Security best practice: Create a dedicated deploy user on your server with minimal permissions — only enough to run Docker commands. Never use root.

Step 4: The Dockerfile That Works With This Pipeline

FROM python:3.12-slim as builder

WORKDIR /build
COPY requirements.txt .
RUN pip install --user --no-cache-dir -r requirements.txt

FROM python:3.12-slim

# Create non-root user
RUN useradd -m -u 1000 app
WORKDIR /app

# Copy dependencies from builder
COPY --from=builder /root/.local /home/app/.local

# Copy application
COPY --chown=app:app . .

USER app

ENV PATH=/home/app/.local/bin:$PATH
ENV PYTHONDONTWRITEBYTECODE=1
ENV PYTHONUNBUFFERED=1

EXPOSE 8000

HEALTHCHECK --interval=30s --timeout=10s --start-period=5s --retries=3 \
  CMD curl -f http://localhost:8000/health || exit 1

CMD ["gunicorn", "app.main:app", "-b", "0.0.0.0:8000", "-w", "4"]
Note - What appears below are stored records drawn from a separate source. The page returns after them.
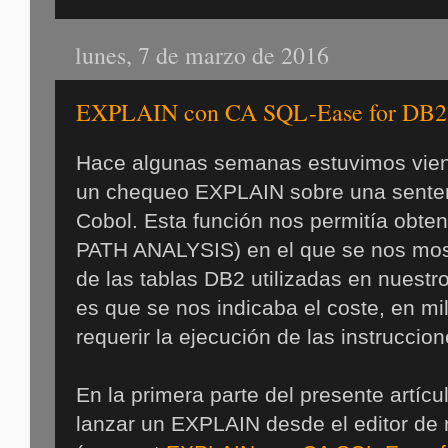
lunes, 7 de marzo de 2016
EXPLAIN con CA SQL-Ease for DB2 f
Hace algunas semanas estuvimos vien
un chequeo EXPLAIN sobre una sente
Cobol. Esta función nos permitía obt
PATH ANALYSIS) en el que se nos mos
de las tablas DB2 utilizadas en nuestr
es que se nos indicaba el coste, en mi
requerir la ejecución de las instruccio
En la primera parte del presente artí
lanzar un EXPLAIN desde el editor de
Multi-stage build keeps the final image small. Non-root user is a security requirement, not optional. The HEALTHCHECK directive is used by the deployment rollback script.

Advanced: Matrix Testing

Test against multiple Python/Node versions:

jobs:
  test:
    strategy:
      matrix:
        python-version: ['3.11', '3.12']
        os: [ubuntu-latest]
    runs-on: ${{ matrix.os }}
    
    steps:
      - uses: actions/setup-python@v5
        with:
          python-version: ${{ matrix.python-version }}

Advanced: Reusable Workflows

Once you have multiple repos, extract common steps:

# .github/workflows/reusable-test.yml
on:
  workflow_call:
    inputs:
      python-version:
        required: false
        type: string
        default: '3.12'

jobs:
  test:
    # ... same test steps

Call it from any repo:

jobs:
  test:
    uses: your-org/shared-workflows/.github/workflows/reusable-test.yml@main
    with:
      python-version: '3.12'
    secrets: inherit

The Hidden Cost of Bad CI/CD

Companies without proper CI/CD typically experience:

2–5 production outages per month from manual deployment errors
30–60 min deployment process requiring engineer attention
"Works on my machine" bugs reaching production

With this pipeline:

Deployments are automatic and take 4–6 minutes unattended
Broken code is caught before it reaches main
Rollback is automatic if production health checks fail

That's SRE-level reliability from a weekend of setup. The engineering time saved compounds every sprint.

Monitoring Your Pipeline

GitHub gives you basic analytics, but also track:

Build time trend: should stay under 8 minutes for most apps
Test flakiness rate: tests that fail randomly destroy trust in CI
Deployment frequency: healthy teams ship 1–10x/day to production
Change failure rate: % of deployments causing incidents

These are the DORA metrics. Track them to measure engineering team health — not just individual productivity.

A working CI/CD pipeline is the foundation everything else in DevOps is built on. Get this right and every other automation becomes easier.